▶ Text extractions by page
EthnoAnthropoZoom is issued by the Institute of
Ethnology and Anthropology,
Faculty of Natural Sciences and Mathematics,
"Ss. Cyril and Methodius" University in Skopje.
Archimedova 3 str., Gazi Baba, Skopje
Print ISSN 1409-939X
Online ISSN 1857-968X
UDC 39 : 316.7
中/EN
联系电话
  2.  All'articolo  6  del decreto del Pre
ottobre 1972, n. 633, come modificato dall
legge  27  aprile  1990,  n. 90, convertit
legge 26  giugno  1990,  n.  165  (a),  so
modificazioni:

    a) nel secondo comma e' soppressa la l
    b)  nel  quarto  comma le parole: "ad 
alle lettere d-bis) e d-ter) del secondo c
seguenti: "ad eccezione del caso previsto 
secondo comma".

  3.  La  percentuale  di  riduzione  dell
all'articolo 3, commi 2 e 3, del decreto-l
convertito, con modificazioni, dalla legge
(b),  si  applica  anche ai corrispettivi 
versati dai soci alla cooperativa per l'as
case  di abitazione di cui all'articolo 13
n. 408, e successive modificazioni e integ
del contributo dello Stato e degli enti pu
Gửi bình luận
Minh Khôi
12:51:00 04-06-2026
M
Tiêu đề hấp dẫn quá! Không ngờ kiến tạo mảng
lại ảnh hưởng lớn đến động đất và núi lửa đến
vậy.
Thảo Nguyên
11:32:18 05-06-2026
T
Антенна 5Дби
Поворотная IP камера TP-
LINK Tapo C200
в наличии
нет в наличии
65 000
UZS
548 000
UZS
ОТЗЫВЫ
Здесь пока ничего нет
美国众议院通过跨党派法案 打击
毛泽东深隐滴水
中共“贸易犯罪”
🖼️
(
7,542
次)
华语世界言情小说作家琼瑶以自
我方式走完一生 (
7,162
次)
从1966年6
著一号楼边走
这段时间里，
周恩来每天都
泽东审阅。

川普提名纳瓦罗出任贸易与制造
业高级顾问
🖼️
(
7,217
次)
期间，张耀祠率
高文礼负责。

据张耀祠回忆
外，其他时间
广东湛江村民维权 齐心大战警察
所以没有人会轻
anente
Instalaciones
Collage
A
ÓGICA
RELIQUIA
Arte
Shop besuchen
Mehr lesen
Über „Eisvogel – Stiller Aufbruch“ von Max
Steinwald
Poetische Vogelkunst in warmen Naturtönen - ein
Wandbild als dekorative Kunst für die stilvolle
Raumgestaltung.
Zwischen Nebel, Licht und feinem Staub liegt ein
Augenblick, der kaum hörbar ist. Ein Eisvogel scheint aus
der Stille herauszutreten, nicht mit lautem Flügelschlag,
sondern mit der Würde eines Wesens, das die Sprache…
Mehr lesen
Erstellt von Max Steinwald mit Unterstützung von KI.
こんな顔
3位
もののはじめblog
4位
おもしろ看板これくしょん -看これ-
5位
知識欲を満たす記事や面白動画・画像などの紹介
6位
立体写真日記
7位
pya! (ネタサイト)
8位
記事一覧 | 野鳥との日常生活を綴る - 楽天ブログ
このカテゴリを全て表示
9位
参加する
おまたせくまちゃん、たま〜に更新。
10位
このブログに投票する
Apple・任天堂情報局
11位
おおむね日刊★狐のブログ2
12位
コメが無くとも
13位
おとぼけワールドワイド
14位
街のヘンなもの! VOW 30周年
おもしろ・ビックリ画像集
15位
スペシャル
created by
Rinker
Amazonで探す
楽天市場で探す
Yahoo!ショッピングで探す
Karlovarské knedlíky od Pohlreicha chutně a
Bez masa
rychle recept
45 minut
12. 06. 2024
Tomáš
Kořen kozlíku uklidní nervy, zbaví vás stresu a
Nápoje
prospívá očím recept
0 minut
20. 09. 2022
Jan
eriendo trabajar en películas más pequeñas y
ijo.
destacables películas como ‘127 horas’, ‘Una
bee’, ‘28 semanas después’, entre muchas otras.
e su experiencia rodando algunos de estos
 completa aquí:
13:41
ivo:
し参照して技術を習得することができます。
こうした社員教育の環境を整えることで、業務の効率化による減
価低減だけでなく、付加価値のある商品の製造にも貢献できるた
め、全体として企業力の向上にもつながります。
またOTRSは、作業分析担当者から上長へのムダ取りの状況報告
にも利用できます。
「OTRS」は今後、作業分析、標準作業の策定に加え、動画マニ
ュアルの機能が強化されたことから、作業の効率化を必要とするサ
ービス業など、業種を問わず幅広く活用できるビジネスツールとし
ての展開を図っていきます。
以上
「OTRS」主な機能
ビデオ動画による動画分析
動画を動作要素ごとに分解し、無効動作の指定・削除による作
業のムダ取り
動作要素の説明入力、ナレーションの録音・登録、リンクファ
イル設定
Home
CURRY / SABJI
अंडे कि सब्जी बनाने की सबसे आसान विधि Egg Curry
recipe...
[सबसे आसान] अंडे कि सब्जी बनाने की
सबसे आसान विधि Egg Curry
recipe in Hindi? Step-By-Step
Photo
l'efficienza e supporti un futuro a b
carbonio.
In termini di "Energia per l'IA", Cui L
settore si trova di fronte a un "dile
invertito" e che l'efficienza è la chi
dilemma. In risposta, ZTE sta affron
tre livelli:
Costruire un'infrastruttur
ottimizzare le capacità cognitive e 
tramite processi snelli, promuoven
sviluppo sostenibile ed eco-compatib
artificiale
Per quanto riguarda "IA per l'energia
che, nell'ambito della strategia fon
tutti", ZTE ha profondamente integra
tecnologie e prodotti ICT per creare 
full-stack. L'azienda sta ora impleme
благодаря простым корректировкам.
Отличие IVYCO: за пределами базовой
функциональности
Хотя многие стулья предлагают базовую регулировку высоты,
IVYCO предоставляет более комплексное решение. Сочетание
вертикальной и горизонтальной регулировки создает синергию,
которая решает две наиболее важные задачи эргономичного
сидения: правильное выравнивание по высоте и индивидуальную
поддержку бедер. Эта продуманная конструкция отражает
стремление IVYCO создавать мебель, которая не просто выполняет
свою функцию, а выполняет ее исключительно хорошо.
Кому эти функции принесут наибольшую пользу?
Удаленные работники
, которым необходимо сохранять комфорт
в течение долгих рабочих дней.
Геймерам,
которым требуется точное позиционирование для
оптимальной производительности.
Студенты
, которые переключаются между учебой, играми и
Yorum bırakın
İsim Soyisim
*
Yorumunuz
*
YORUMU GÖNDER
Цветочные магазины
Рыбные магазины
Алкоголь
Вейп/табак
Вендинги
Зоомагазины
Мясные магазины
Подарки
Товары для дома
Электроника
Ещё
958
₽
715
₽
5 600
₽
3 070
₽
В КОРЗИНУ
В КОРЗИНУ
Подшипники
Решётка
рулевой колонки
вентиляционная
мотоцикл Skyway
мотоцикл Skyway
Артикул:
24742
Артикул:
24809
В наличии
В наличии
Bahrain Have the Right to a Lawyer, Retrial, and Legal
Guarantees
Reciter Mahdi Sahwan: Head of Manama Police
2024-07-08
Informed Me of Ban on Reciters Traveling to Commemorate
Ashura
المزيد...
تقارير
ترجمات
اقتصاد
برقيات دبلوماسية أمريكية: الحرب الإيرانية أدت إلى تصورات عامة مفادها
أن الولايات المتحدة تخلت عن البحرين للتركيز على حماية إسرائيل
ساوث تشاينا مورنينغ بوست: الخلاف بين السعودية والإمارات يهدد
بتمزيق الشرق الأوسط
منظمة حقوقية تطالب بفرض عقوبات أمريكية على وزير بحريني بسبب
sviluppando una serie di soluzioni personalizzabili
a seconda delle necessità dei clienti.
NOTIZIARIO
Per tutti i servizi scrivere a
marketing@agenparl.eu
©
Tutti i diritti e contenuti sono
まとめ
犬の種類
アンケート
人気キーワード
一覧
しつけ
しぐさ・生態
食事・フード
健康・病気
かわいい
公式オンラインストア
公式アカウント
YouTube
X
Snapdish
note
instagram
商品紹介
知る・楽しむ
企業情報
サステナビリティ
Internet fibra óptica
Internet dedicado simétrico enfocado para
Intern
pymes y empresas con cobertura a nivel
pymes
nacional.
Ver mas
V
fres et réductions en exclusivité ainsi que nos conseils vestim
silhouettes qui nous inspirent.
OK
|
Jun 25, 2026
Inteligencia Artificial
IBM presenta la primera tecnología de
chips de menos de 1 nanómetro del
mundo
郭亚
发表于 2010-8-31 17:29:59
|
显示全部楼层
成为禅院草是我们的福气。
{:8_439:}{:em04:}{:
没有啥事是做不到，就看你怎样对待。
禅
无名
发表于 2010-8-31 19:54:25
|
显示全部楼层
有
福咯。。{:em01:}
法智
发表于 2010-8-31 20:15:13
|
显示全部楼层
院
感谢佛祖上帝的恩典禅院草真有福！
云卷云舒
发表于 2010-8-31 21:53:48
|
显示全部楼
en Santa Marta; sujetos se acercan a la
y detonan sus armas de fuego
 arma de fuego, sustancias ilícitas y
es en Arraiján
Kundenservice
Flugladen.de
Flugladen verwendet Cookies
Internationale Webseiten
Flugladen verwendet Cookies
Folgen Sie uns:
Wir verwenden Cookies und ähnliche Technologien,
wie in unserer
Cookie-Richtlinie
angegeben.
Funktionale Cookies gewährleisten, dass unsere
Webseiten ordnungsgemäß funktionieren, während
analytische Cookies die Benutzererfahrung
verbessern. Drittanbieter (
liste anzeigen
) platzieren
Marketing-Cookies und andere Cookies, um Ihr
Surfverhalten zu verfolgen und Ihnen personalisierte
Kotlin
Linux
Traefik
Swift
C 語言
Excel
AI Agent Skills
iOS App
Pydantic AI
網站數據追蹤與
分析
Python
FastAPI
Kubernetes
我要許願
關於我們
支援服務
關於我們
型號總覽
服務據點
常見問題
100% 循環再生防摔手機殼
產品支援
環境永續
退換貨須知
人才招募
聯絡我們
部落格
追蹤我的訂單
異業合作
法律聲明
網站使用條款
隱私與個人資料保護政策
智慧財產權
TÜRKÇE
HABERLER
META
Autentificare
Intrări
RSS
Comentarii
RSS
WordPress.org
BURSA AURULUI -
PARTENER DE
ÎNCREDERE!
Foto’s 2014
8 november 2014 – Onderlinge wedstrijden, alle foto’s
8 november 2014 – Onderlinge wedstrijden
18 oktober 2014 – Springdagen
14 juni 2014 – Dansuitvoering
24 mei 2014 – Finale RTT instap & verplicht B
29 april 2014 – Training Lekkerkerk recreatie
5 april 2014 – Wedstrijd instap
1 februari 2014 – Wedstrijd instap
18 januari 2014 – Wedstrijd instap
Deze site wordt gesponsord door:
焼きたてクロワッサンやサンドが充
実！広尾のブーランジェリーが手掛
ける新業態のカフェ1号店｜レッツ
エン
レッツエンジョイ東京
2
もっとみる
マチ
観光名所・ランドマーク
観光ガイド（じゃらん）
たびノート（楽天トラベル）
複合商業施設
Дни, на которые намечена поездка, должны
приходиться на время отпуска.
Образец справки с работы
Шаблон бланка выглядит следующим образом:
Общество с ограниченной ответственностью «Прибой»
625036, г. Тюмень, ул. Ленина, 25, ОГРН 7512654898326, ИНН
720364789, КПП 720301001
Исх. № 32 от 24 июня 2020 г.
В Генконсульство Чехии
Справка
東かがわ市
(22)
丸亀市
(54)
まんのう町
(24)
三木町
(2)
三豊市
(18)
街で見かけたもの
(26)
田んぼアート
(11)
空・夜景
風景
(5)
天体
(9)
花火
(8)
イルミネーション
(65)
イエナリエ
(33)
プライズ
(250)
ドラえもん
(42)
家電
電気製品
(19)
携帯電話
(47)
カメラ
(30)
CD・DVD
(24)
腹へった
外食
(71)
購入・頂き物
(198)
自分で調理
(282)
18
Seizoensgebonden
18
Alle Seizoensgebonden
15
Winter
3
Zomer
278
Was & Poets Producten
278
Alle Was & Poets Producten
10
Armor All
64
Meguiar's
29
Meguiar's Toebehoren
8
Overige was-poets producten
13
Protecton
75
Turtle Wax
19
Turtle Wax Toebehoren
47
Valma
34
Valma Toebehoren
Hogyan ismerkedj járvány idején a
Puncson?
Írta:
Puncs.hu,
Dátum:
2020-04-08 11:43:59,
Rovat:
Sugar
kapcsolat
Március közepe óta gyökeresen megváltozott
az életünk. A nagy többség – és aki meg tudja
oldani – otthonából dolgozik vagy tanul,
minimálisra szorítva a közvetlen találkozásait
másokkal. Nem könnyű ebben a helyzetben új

▶ Problem description
Write out, word for word, everything from the start of the records down to the line that contains "Online ISSN 1857-968X", including that line.

▶ Response area
EthnoAnthropoZoom is issued by the Institute of
Ethnology and Anthropology,
Faculty of Natural Sciences and Mathematics,
"Ss. Cyril and Methodius" University in Skopje.
Archimedova 3 str., Gazi Baba, Skopje
Print ISSN 1409-939X
Online ISSN 1857-968X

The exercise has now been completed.